**Selected text**

Path B: Jetson AGX Orin / Jetson AGX Thor

This is the larger Jetson path: serve a local model with vLLM in Docker, then point OpenClaw at it through the onboarding wizard.

Unlike the Nano route above, there isn’t really a single “fast path” one-liner here. On AGX-class Jetsons the model choice matters more, so this path stays manual: serve the model with vLLM, then point OpenClaw at it through the onboarding flow.

Step B1: Serve a Local Model with vLLM

Before setting up OpenClaw, we need to host a model locally. For this path we’ll use vLLM as the serving engine.

Any model should work here as long as it’s capable of tool calling. Tool calling is very important for OpenClaw. It’s how the agent takes actions on your behalf.

Tip: In our testing, Mixture of Experts (MoE) models work exceptionally well with OpenClaw, models like Nemotron 3 Nano 30B-A3BQwen 3.5 35B-A3B, and GLM 4.7 Flash.

Export your Hugging Face token

Some models require you to accept a license agreement on Hugging Face before using them. Export your token so vLLM can download the model:

export HF_TOKEN=your_huggingface_token_here

Serve the model

For this path, we’ll go with Nemotron 3 Nano 30B-A3B. Select your device below:

AGX Thor
sudo docker run -it --rm --pull always \
  --runtime=nvidia --network host \
  -e HF_TOKEN=$HF_TOKEN \
  -e VLLM_USE_FLASHINFER_MOE_FP4=1 \
  -e VLLM_FLASHINFER_MOE_BACKEND=throughput \
  -v $HOME/.cache/huggingface:/data/models/huggingface \
  ghcr.io/nvidia-ai-iot/vllm:latest-jetson-thor \
  bash -c "wget -q -O /tmp/nano_v3_reasoning_parser.py \
  --header=\"Authorization: Bearer \$HF_TOKEN\" \
  https://huggingface.co/nvidia/NVIDIA-Nemotron-3-Nano-30B-A3B-NVFP4/resolve/main/nano_v3_reasoning_parser.py \
  && vllm serve nvidia/NVIDIA-Nemotron-3-Nano-30B-A3B-NVFP4 \
  --gpu-memory-utilization 0.8 \
  --trust-remote-code \
  --enable-auto-tool-choice \
  --tool-call-parser qwen3_coder \
  --reasoning-parser-plugin /tmp/nano_v3_reasoning_parser.py \
  --reasoning-parser nano_v3 \
  --kv-cache-dtype fp8"

**Provided data**
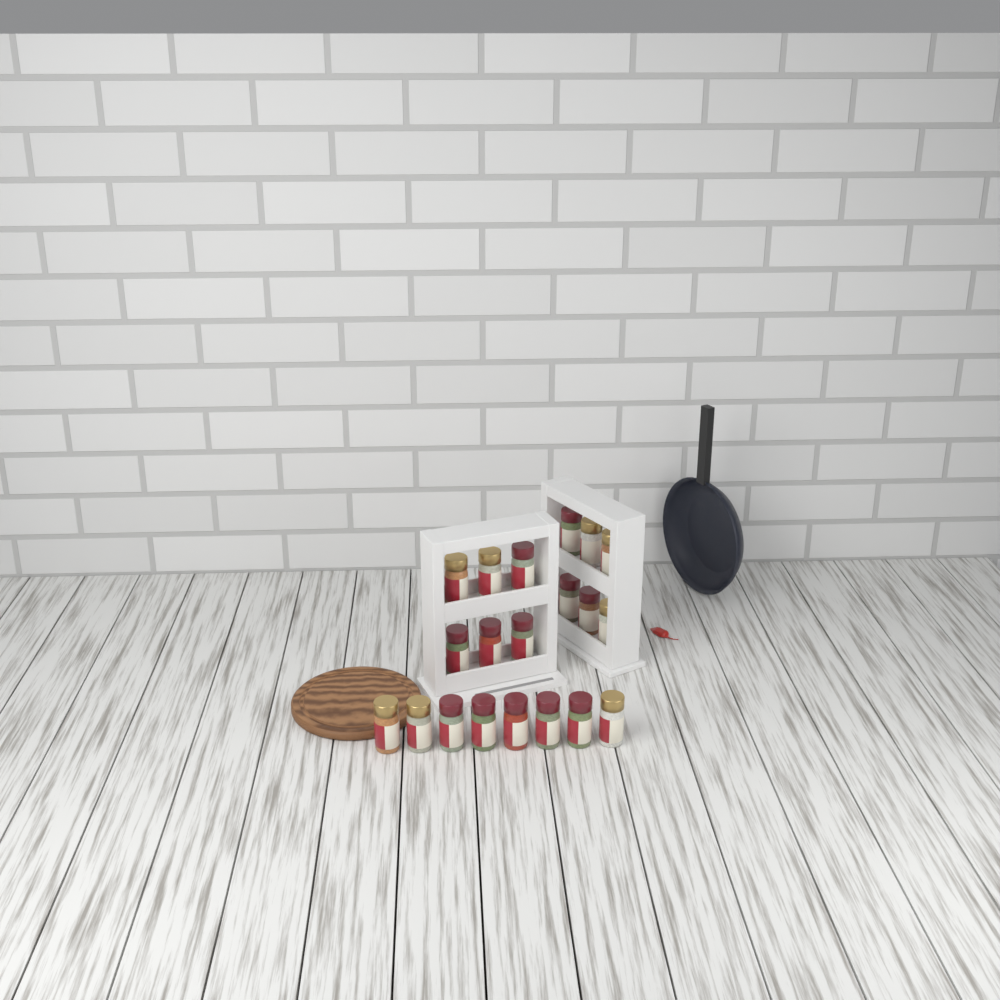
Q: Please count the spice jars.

--

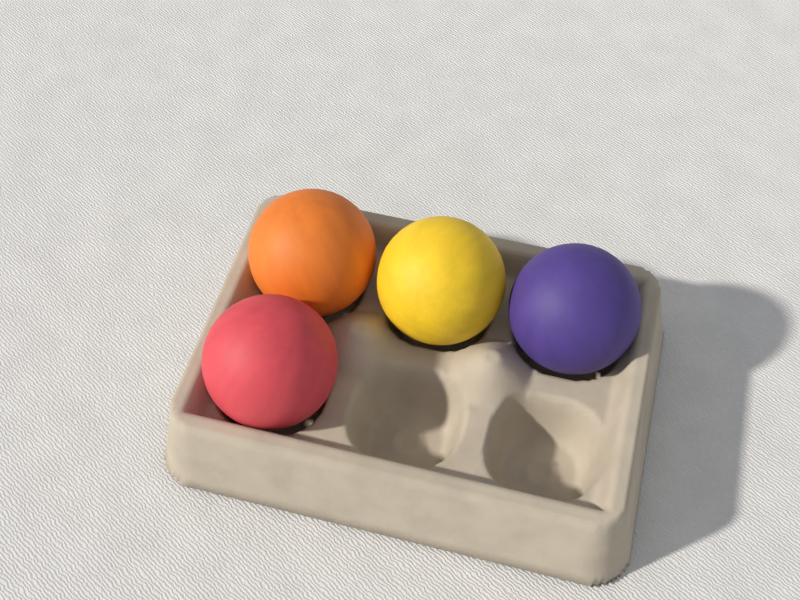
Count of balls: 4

**Required tasks**
**1)** In the Jetson setup guide, rewrite the passage from "This is the" to "the onboarding flow." with "vLLM" replaced by "Ollama".
**2)** Translate this sentence from the Jetson setup guide into Spanish: "Tool calling is very important for OpenClaw."
**3)** Pick up the Jetson setup guide after its last line and write the next part.

**Answers in order**
**1)**
This is the larger Jetson path: serve a local model with Ollama in Docker, then point OpenClaw at it through the onboarding wizard.

Unlike the Nano route above, there isn’t really a single “fast path” one-liner here. On AGX-class Jetsons the model choice matters more, so this path stays manual: serve the model with Ollama, then point OpenClaw at it through the onboarding flow.

**2)** La llamada a herramientas es muy importante para OpenClaw.

**3)**
AGX Orin

sudo docker run -it --rm --pull always \
  --runtime=nvidia --network host \
  -e HF_TOKEN=$HF_TOKEN \
  -e VLLM_USE_FLASHINFER_MOE_FP4=1 \
  -e VLLM_FLASHINFER_MOE_BACKEND=throughput \
  -v $HOME/.cache/huggingface:/data/models/huggingface \
  ghcr.io/nvidia-ai-iot/vllm:latest-jetson-orin \
  bash -c "wget -q -O /tmp/nano_v3_reasoning_parser.py \
  --header=\"Authorization: Bearer \$HF_TOKEN\" \
  https://huggingface.co/nvidia/NVIDIA-Nemotron-3-Nano-30B-A3B-NVFP4/resolve/main/nano_v3_reasoning_parser.py \
  && vllm serve stelterlab/NVIDIA-Nemotron-3-Nano-30B-A3B-AWQ \
  --gpu-memory-utilization 0.8 \
  --trust-remote-code \
  --enable-auto-tool-choice \
  --tool-call-parser qwen3_coder \
  --reasoning-parser-plugin /tmp/nano_v3_reasoning_parser.py \
  --reasoning-parser nano_v3 \
  --kv-cache-dtype fp8"

Tip: These models need a lot of memory. Before serving, make sure you don’t have other processes eating up GPU memory.

sudo sysctl -w vm.drop_caches=3

Verify the model is serving:

curl -s http://127.0.0.1:8000/v1/models

Once you see your model listed, you’re ready to move on.


Step B2: Install Node.js 22+

curl -fsSL https://deb.nodesource.com/setup_22.x | sudo -E bash -
sudo apt install -y nodejs
node --version

Step B3: Install OpenClaw

sudo npm install -g openclaw@latest
openclaw --version

Step B4: Run the Onboarding Wizard

OpenClaw has an interactive wizard that sets up model provider, gateway, WhatsApp, workspace, and hooks:

openclaw onboard --skip-daemon

Why --skip-daemon? The systemd daemon installer has a known issue on headless or SSH sessions, so on this path it’s cleaner to start the gateway manually afterwards.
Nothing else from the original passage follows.